Kamen. Mit mehr als 1.200 Besuchern platzte die viel zu kleine Kamener Stadthalle aus allen Nähten. Riesengroß war das Interesse bei der ersten von drei Regionalkonferenzen in Nordrhein-Westfalen, die 14 Bewerber um den Parteivorsitz live zu erleben. Und die sieben Bewerberpaare waren erstmals nach den Lücken zuletzt bei den Regionalkonferenzen komplett erschienen, wohl wissend, dass sie mit dieser 18. Regionalkonferenz nun beim mitgliederstärksten Landesverband der SPD angekommen sind. Hier fällt möglicherweise auch bei der Mitgliederbefragung vom 14. bis 25. Oktober die Entscheidung.

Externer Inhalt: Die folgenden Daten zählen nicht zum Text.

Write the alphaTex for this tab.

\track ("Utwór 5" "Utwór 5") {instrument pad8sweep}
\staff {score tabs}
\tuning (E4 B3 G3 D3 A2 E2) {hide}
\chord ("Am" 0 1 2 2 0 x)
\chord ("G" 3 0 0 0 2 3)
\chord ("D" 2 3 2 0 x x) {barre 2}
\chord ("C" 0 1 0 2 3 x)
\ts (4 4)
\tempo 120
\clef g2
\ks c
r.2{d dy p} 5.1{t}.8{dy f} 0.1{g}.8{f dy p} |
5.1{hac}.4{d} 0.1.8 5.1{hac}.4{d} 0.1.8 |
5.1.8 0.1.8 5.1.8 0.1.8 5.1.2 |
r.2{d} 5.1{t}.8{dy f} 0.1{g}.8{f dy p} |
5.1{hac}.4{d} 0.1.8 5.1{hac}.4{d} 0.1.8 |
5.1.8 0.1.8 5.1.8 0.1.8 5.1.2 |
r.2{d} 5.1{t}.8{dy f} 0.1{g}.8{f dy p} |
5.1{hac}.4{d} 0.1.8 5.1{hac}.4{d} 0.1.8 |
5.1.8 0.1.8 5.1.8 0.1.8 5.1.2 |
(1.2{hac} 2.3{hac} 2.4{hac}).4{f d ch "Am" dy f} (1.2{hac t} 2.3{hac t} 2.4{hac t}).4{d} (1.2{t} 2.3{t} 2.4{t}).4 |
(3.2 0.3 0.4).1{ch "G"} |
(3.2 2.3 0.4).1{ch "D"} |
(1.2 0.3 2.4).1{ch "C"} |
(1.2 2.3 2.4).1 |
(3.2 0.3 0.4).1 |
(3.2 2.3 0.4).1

Den stärksten Auftritt hatten in Kamen zwei Außenseiter, die Politik-Professorin Gesine Schwan und der stellvertretende Parteivorsitzende Ralf Stegner. Vor allem der Mann aus Schleswig-Holstein, sicher der beste Rhetoriker unter allen 14 Bewerbern, wurde häufig bejubelt. Lautstarken Beifall erhielten aber auch die vom NRW-Landesvorstand nominierten Bewerber Norbert Walter-Borjans und die Bundestagsabgeordnete Saskia Esken aus Baden-Württemberg. Vor allem der ehemalige NRW-Finanzminister wurde gefeiert: "Nowabo war der beste Finanzminister aller Zeiten. Wir lieben dich", sagte eine Teilnehmerin.
Gegen die schwarze Null, gegen die GroKo
Bei zwei Themen gab es immer wieder stärksten Beifall: Wenn es gegen die schwarze Null in der Hauhaltspolitik ging und wenn es gegen die Beteiligung der SPD an der Großen Koalition ging. Am deutlichsten gegen die Groko sprachen sich die Paare Karl Lauterbach/Nina Scheer und Norbert Walter-Borjans/Saskia Esken aus. Karl Lauterbach: "Wenn Ihr uns wählt, ist das der Todesstoß für die Große Koalition."
Vor allem Finanzminister Olaf Scholz musste sich Sticheleien von verschiedenen Seiten gefallen lassen. Gesine Schwan forderte eine unabhängige SPD. „Daher kann die Partei nicht von Personen geführt werden, die im Kabinett sind", sagte Schwan. Mehrere Kandidaten wie Norbert Walter-Borjans sprachen sich gegen den von Scholz propagierten ausgeglichenen Bundeshalt aus. „Wir dürfen uns an der Schwarzen Null nicht strangulieren", sagte der ehemalige NRW-Finanzminister.
"Überraschungsgast" der Regionalkonferenz war der nordrhein-westfälische DGB-Vorsitzende Anja Weber. Sie fragte die Kandidaten nach arbeitsplatz- und industriepolitischen Vorstellungen. Ob die Linken Hilde Mattheis und Dierk Hirschel, ob Boris Pistorius und Petra Köpping oder Christina Kampmann und Michael Roth - Konsens unter allen Bewerberpaaren war, die schwindende Tarifbindung in den Unternehmen zu bekämpfen.